TEXTO DE LEITURA:
=-=-=
Os valores são um reflexo direto do peso dos setores mais afetados pelas medidas tarifárias e de sua profunda integração nas cadeias produtivas nacionais e internacionais. A indústria de transformação e o agronegócio são os que devem ser os mais atingidos.
A projeção da UFMG aponta para uma perda de cerca de 110 mil postos de trabalho em todo o país. A agropecuária seria o setor com a maior perda de ocupações, com aproximadamente 41 mil postos de trabalho eliminados. Em seguida, vêm o comércio (31 mil) e as indústrias de transformação (26 mil).
Indústria de transformação está sob intensa pressãoSão Paulo deve ser afetado prinicipalmente nas indústrias de transformação, comércio e transporte. Um exemplo emblemático é a fabricante de aviões comerciais Embraer, que tem cerca de 23,8% de sua receita proveniente de exportações para os EUA. A empresa, sediada em São José dos Campos (SP), também monta jatos na Flórida e adquire cerca de 40% de seus componentes nos EUA.
A tarifa de 50% afetará pesadamente o setor, que já enfrentava uma tarifa de 10% e agora vê um aumento de 40 pontos percentuais. A XP Investimentos estima um custo adicional anual de US$ 80 a 90 milhões para cada 10 pontos percentuais de tarifa para a Embraer, o que pode representar um impacto de 5 a 6 pontos percentuais na margem EBIT - o percentual da receita que se transforma em lucro vindo apenas de sua operação principal - no cenário mais adverso.
O impacto é tão relevante que nem mesmo empresas americanas como a Boeing teriam interesse na manutenção dessas tarifas, dada a interdependência das cadeias, destaca o presidente da CNI, Ricardo Alban.
=-=-=
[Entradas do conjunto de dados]

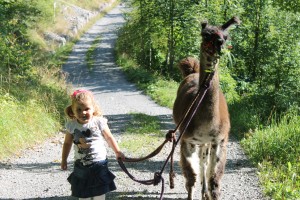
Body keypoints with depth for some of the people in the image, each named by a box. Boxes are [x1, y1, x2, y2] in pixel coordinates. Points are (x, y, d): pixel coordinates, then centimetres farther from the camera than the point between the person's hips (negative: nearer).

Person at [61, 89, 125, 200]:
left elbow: (109, 138, 1)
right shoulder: (72, 125, -6)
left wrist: (118, 152, 6)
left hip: (99, 164, -2)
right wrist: (64, 160, 11)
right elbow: (67, 143, 8)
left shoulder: (99, 122, -13)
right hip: (81, 166, 2)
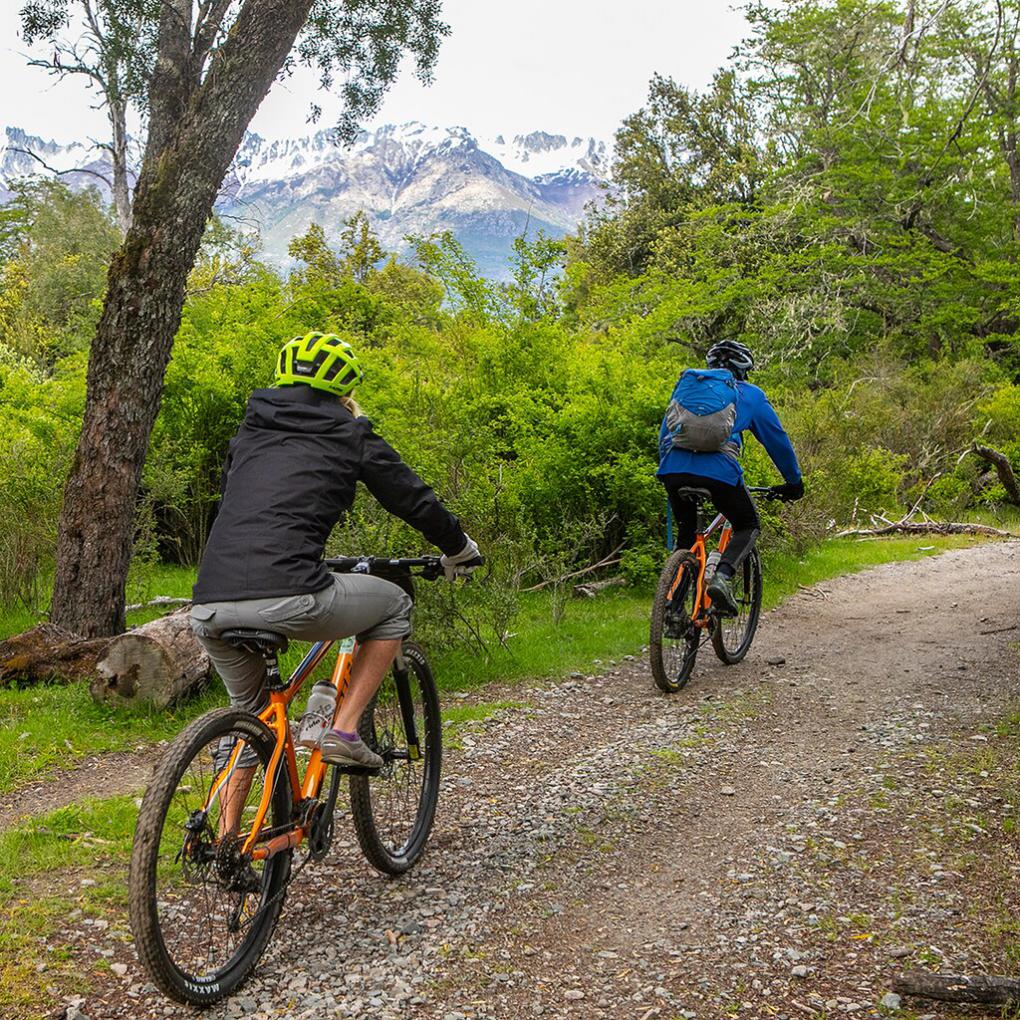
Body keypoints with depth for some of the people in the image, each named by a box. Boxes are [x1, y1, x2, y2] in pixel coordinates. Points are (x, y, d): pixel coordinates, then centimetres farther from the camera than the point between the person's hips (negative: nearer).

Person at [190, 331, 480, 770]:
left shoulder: (250, 429, 24)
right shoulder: (350, 434, 11)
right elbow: (415, 500, 18)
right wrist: (460, 549, 37)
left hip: (209, 609, 6)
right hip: (287, 598, -6)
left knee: (249, 711, 31)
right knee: (394, 607, 22)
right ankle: (344, 733, 13)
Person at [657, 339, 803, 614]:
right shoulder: (750, 394, 21)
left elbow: (664, 435, 35)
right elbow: (777, 439, 25)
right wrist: (794, 481, 36)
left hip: (673, 468, 4)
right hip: (718, 470, -3)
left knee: (686, 531, 25)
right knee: (748, 526, 18)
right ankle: (722, 577, -10)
=-=-=
TAREFA PROPOSTA: Copie tudo o que vai de "A tarifa de 50%" até "CNI, Ricardo Alban." no texto sobre as tarifas, trocando "Boeing" por "Gulfstream".

RESPOSTA DO EXERCÍCIO:
A tarifa de 50% afetará pesadamente o setor, que já enfrentava uma tarifa de 10% e agora vê um aumento de 40 pontos percentuais. A XP Investimentos estima um custo adicional anual de US$ 80 a 90 milhões para cada 10 pontos percentuais de tarifa para a Embraer, o que pode representar um impacto de 5 a 6 pontos percentuais na margem EBIT - o percentual da receita que se transforma em lucro vindo apenas de sua operação principal - no cenário mais adverso.
O impacto é tão relevante que nem mesmo empresas americanas como a Gulfstream teriam interesse na manutenção dessas tarifas, dada a interdependência das cadeias, destaca o presidente da CNI, Ricardo Alban.